• WORK REQUEST
Whenever a line in the data holds the string "十个微信小程序项目", pull that line out.

• DATASET
....

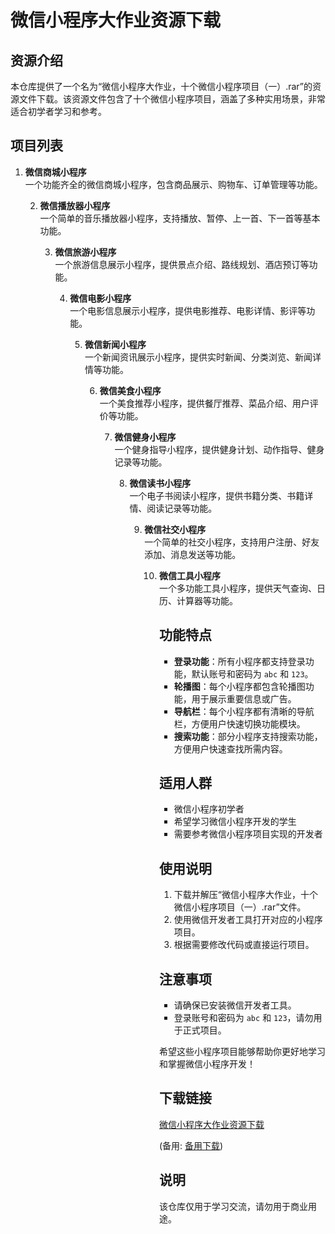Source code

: # 微信小程序大作业资源下载

## 资源介绍

本仓库提供了一个名为“微信小程序大作业，十个微信小程序项目（一）.rar”的资源文件下载。该资源文件包含了十个微信小程序项目，涵盖了多种实用场景，非常适合初学者学习和参考。

## 项目列表

1. **微信商城小程序**  
   一个功能齐全的微信商城小程序，包含商品展示、购物车、订单管理等功能。

   2. **微信播放器小程序**  
      一个简单的音乐播放器小程序，支持播放、暂停、上一首、下一首等基本功能。

      3. **微信旅游小程序**  
         一个旅游信息展示小程序，提供景点介绍、路线规划、酒店预订等功能。

         4. **微信电影小程序**  
            一个电影信息展示小程序，提供电影推荐、电影详情、影评等功能。

            5. **微信新闻小程序**  
               一个新闻资讯展示小程序，提供实时新闻、分类浏览、新闻详情等功能。

               6. **微信美食小程序**  
                  一个美食推荐小程序，提供餐厅推荐、菜品介绍、用户评价等功能。

                  7. **微信健身小程序**  
                     一个健身指导小程序，提供健身计划、动作指导、健身记录等功能。

                     8. **微信读书小程序**  
                        一个电子书阅读小程序，提供书籍分类、书籍详情、阅读记录等功能。

                        9. **微信社交小程序**  
                           一个简单的社交小程序，支持用户注册、好友添加、消息发送等功能。

                           10. **微信工具小程序**  
                               一个多功能工具小程序，提供天气查询、日历、计算器等功能。

                               ## 功能特点

                               - **登录功能**：所有小程序都支持登录功能，默认账号和密码为 `abc` 和 `123`。
                               - **轮播图**：每个小程序都包含轮播图功能，用于展示重要信息或广告。
                               - **导航栏**：每个小程序都有清晰的导航栏，方便用户快速切换功能模块。
                               - **搜索功能**：部分小程序支持搜索功能，方便用户快速查找所需内容。

                               ## 适用人群

                               - 微信小程序初学者
                               - 希望学习微信小程序开发的学生
                               - 需要参考微信小程序项目实现的开发者

                               ## 使用说明

                               1. 下载并解压“微信小程序大作业，十个微信小程序项目（一）.rar”文件。
                               2. 使用微信开发者工具打开对应的小程序项目。
                               3. 根据需要修改代码或直接运行项目。

                               ## 注意事项

                               - 请确保已安装微信开发者工具。
                               - 登录账号和密码为 `abc` 和 `123`，请勿用于正式项目。

                               希望这些小程序项目能够帮助你更好地学习和掌握微信小程序开发！

                               ## 下载链接
                               [微信小程序大作业资源下载](https://pan.quark.cn/s/d26450ba8212) 

                               (备用: [备用下载](https://pan.baidu.com/s/1aRatM2nYa2GW9ay48nH6oQ?pwd=1234))

                               ## 说明

                               该仓库仅用于学习交流，请勿用于商业用途。
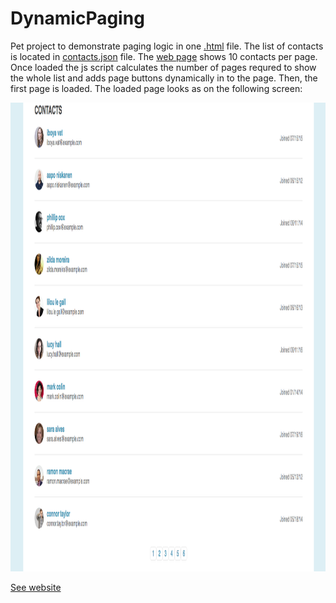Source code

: # DynamicPaging
Pet project to demonstrate paging logic in one <a href="https://github.com/ihorshvh/DynamicPaging/blob/main/index.html">.html</a> file. The list of contacts is located in <a href="https://github.com/ihorshvh/DynamicPaging/blob/main/contacts.json">contacts.json</a> file. The <a href="https://github.com/ihorshvh/DynamicPaging/blob/main/index.html">web page</a> shows 10 contacts per page. Once loaded the js script calculates the number of pages requred to show the whole list and adds page buttons dynamically in to the page. Then, the first page is loaded. The loaded page looks as on the following screen:

<p align="center">
  <img src="https://github.com/ihorshvh/DynamicPaging/blob/main/front_image.png" width="950" height="750"/>
</p>

<a href="https://ihorshvh.github.io/DynamicPaging/">See website</a>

....

• FINAL ANSWER
本仓库提供了一个名为“微信小程序大作业，十个微信小程序项目（一）.rar”的资源文件下载。该资源文件包含了十个微信小程序项目，涵盖了多种实用场景，非常适合初学者学习和参考。
                               1. 下载并解压“微信小程序大作业，十个微信小程序项目（一）.rar”文件。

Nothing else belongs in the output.